Tanpa mengatakan apapun, aku ke luar dari rumah itu dan berjalan menuju rumah Deva yang terletak di belakang rumah mertuaku. Iya, mereka tetangga dekat. Bahkan saat berjalan ke sana pun hanya membutuhkan waktu satu menit saja.

"Eh, Mamanya Fuchsia. Kapan datang?" tanya Mbak Lina yang sedang memangku bayinya duduk di sebuah kursi depan rumah. 

"Tadi, Mbak. Eh, ini udah berapa bulan, Mbak?" tanyaku.

"Lima bulan. Fuchsia mana? Udah lama nggak lihat Fuchsia. Sepantaran sama Salsa ya?" tanyanya.

"Nggak, Mbak. Beda enam minggu," jawabku.

"Iya nggak beda jauh. Itu Salsa baru datang sama ibunya," ucap Lina.

"Ah, iya Mbak. Aku memang mau ketemu sama Ibunya Salsa."

Mbak Lina ini adalah kakaknya Mas Jaka yang berarti dia kakak iparnya Deva. Rumahnya tepat di sebelah rumah Deva.
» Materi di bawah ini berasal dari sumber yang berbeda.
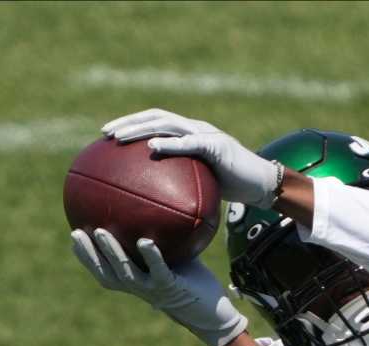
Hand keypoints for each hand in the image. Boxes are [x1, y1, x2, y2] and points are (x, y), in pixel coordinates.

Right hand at [70, 229, 247, 345]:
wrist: (213, 313)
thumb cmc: (193, 284)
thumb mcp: (176, 258)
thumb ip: (166, 238)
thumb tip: (162, 205)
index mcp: (136, 282)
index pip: (104, 271)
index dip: (87, 257)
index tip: (73, 235)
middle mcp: (141, 288)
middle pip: (107, 273)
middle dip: (89, 254)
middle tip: (75, 232)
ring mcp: (155, 289)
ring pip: (127, 272)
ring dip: (113, 252)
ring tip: (102, 232)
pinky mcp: (172, 288)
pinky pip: (159, 271)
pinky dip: (152, 257)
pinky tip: (146, 241)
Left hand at [102, 108, 280, 208]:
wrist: (263, 186)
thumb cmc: (233, 188)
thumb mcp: (201, 187)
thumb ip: (180, 186)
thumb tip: (157, 204)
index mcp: (189, 135)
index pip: (155, 123)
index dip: (132, 126)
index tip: (108, 137)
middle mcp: (195, 128)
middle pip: (156, 117)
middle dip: (129, 123)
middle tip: (106, 134)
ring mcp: (206, 134)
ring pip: (167, 124)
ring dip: (141, 129)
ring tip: (120, 139)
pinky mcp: (217, 144)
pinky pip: (189, 142)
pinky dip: (170, 143)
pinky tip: (152, 147)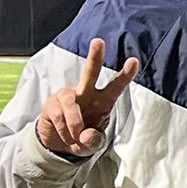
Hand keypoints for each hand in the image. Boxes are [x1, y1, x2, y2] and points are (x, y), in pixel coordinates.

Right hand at [36, 37, 139, 155]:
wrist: (59, 144)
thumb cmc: (82, 138)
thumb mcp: (93, 145)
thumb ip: (94, 141)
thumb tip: (85, 135)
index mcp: (103, 101)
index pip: (116, 86)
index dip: (125, 74)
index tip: (134, 61)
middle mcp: (86, 93)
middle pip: (90, 72)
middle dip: (94, 57)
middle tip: (98, 42)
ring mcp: (67, 96)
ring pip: (71, 102)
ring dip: (74, 123)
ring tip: (76, 137)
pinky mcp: (51, 103)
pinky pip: (58, 115)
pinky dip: (64, 130)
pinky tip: (66, 135)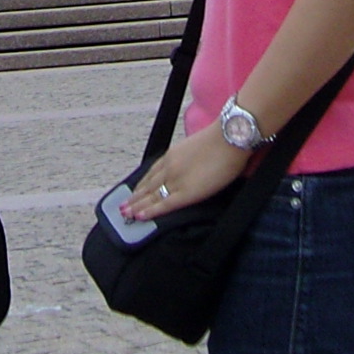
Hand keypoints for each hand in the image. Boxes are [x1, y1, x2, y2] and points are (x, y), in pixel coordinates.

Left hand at [120, 124, 254, 222]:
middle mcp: (170, 167)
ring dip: (136, 205)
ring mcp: (176, 179)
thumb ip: (189, 159)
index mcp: (173, 155)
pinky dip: (149, 211)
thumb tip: (191, 167)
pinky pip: (163, 204)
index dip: (142, 184)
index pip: (152, 173)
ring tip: (126, 214)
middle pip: (148, 185)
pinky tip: (139, 216)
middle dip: (135, 197)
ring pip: (151, 195)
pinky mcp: (186, 192)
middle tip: (123, 207)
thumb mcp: (198, 147)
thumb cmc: (223, 140)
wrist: (230, 137)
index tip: (134, 192)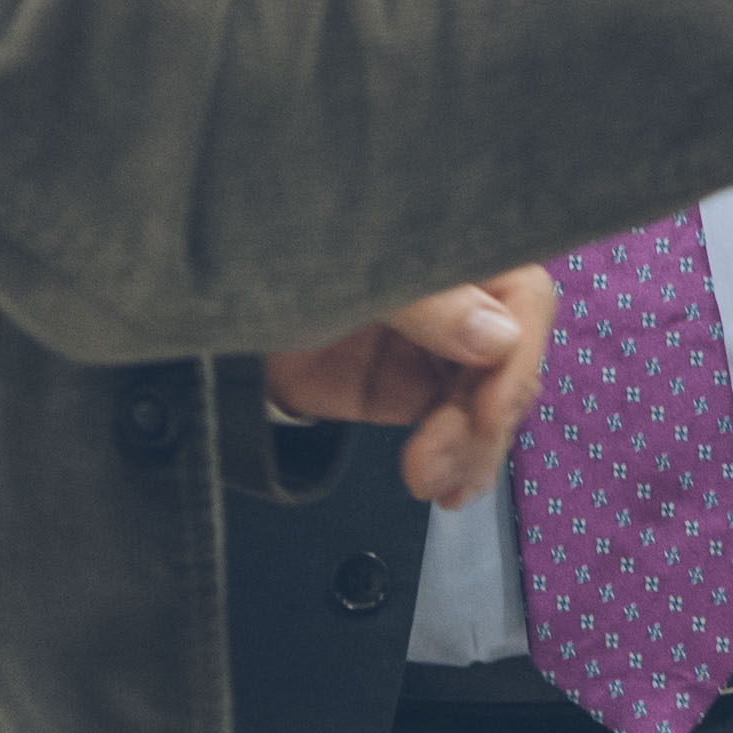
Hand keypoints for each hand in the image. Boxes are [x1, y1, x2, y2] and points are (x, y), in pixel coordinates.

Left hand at [262, 268, 558, 507]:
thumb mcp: (348, 270)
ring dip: (470, 451)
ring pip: (485, 404)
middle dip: (484, 419)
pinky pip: (449, 430)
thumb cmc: (278, 255)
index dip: (515, 358)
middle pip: (508, 362)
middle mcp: (458, 295)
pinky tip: (439, 486)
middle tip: (443, 462)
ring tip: (434, 486)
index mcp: (455, 245)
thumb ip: (424, 301)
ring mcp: (434, 346)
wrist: (209, 300)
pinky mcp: (405, 390)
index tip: (489, 412)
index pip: (522, 299)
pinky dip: (450, 462)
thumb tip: (499, 336)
Aku cukup kenal dengan dia.

Tetangga mulai berdatangan dan aku harus menyapa mereka untuk menjaga kesopanan.

"Hoalah, Ra. Zara. Nggak betah ya hidup di desa? sampai jarang banget sekarang di sini," ucap Mbak Yani sambil menepuk punggungku. Aku hanya meringis.

Mbak Yani ini sangat baik terhadapku dan bahkan sering sekali membantuku sejak aku tinggal di sana. Aku cukup akrab dengannya karena orangnya yang sangat ramah dan hangat.

"Aku kan mau cari kerja, Mbak." Aku mengucapkannya sambil tersenyum.

Ini pertama kalinya aku tersenyum tulus sejak beberapa terakhir. Percayalah, Mbak Yani selalu membuat suasana yang mencekam jadi menjadi hangat. Dia juga suka sama sekali Fuchsia dan selalu bilang ingin menculik Fuchsia.

"Lha kamu ngapain di sini? Mana Gandhy?" tanyanya.

"Aku mau ketemu Mbak Deva, Mbak." 

Aku berbincang sebentar dengan para tetanggaku itu selama beberapa menit sebelum akhirnya berpamitan.

Aku menyeberang dan melihat Deva sedang membersihkan rumah. Rumahnya cukup luas tetapi sebagian besar dipenuhi dengan barang dagangan. 

Dia menoleh ke arahku dan menatapku dengan sinis.

Hatiku sudah kesal dibuatnya. Bukankah aku yang harus menatap dia sinis? Kenapa justru dia yang bersikap tidak bersahabat kepadaku? 

"Ayo bicara di dalam! Kamu nggak mau mereka mendengarkan semuanya kan?" ucapku sambil menoleh ke arah tetanggaku yang sedang menatap ke arah kami dari seberang jalan.